”Aku memaksa kau buat carikan aku bini. Kenapa menolak? Aku suka padaku?”
”Eeeits! Kata siapa aku suka sama kamu? Ngarang! Aku hanya tak ingin kau memilih yang salah, teman. Tahu benar aku macam apa perangaimu. Tak tega aku memilihkan yang cuman bermodal cantik dan seksi saja. Tak mengerti juga kau?!”
”Baaah.. kau mengelak saja dari tadi. muter-muter kayak komedi putar. Capek aku ngikutinnya!”

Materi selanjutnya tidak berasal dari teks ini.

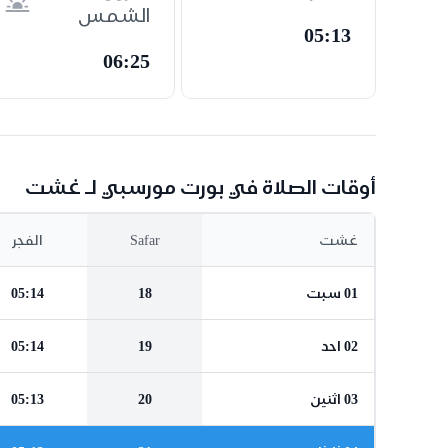
الشمس
05:13
06:25
أوقات الصلاة في بورت مورسبي لـ غشت
غشت
Safar
الفجر
01 سبت
18
05:14
02 احد
19
05:14
03 اثنين
20
05:13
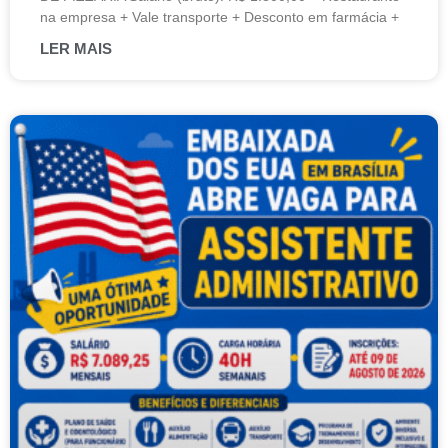
na empresa + Vale transporte + Desconto em farmácia +
LER MAIS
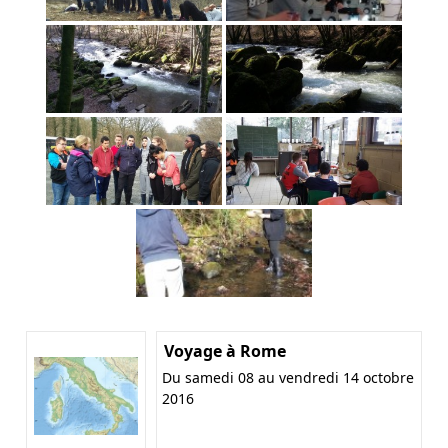
Voyage à Rome
Du samedi 08 au vendredi 14 octobre
2016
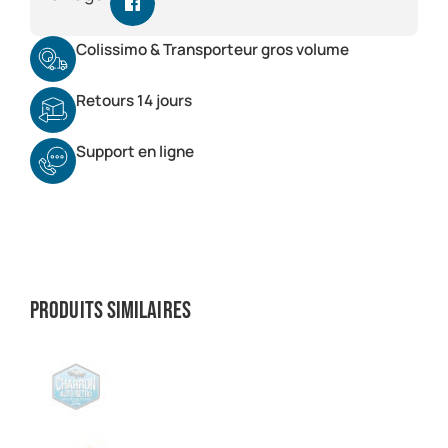
Colissimo & Transporteur gros volume
Retours 14 jours
Support en ligne
Produits similaires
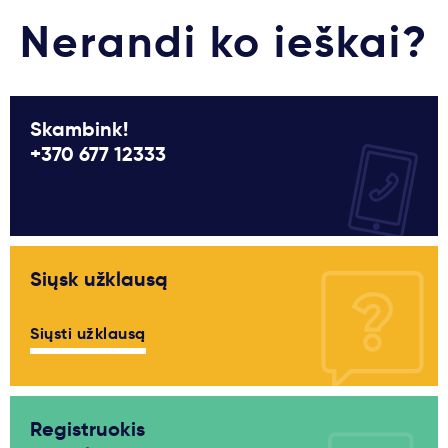
Nerandi ko ieškai?
Skambink!
+370 677 12333
Siųsk užklausą
Siųsti užklausą
Registruokis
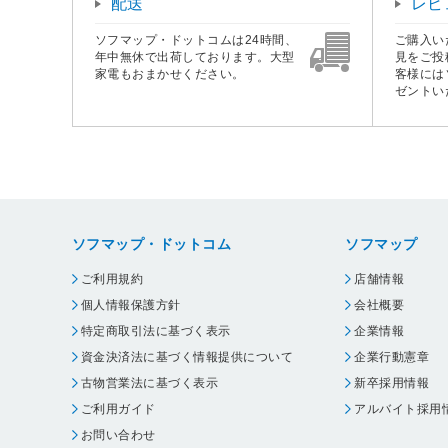
配送
レビ
ソフマップ・ドットコムは24時間、
ご購入い
年中無休で出荷しております。大型
見をご投
家電もおまかせください。
客様には
ゼントい
ソフマップ・ドットコム
ソフマップ
ご利用規約
店舗情報
個人情報保護方針
会社概要
特定商取引法に基づく表示
企業情報
資金決済法に基づく情報提供について
企業行動憲章
古物営業法に基づく表示
新卒採用情報
ご利用ガイド
アルバイト採用
お問い合わせ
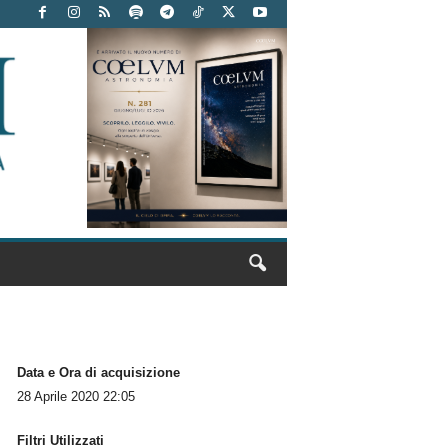
Data e Ora di acquisizione
28 Aprile 2020 22:05
Filtri Utilizzati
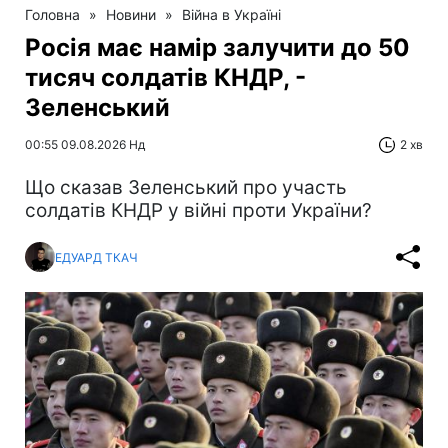
Головна
»
Новини
»
Війна в Україні
Росія має намір залучити до 50
тисяч солдатів КНДР, -
Зеленський
00:55 09.08.2026 Нд
2 хв
Що сказав Зеленський про участь
солдатів КНДР у війні проти України?
ЕДУАРД ТКАЧ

”Siapa suruh yang ikutan muter-muter? Aku dari tadi juga tak muter-muter. Lebay kau nih!”
”Kau tak paham juga, ya?”
“Paham apa? Yang kupahami, kau ini mulai kembali ke masa primitif! Ti-tik!”
“Maa, aku tuh suka sama kau sejak lama. Tak sadar juga kau?”
”Siapa suruh kau suka sama aku, hah?” kataku sewot. Kupercepat jalanku. Mulai ngaco dia, batinku gemuruh.
”Maa.. ayolah. Berhenti sebentar. Aku mau ngomong serius dengan kau. Maa!” teriaknya tak sabaran.
”Aku ndak ada waktu buat ngladenin rancauanmu yang nggak mutu tuh! aku pulang duluan! Assalamu ’alaykum..”
”Wa ’alaykumussalam.. tapi Maa, aku belum selesai ngomong sama kau. Tak bisa kau gantung aku macam nih!” katanya masih mencoba menjajariku. Kuacuhkan keberadaannya sambil memencet-mencet hape.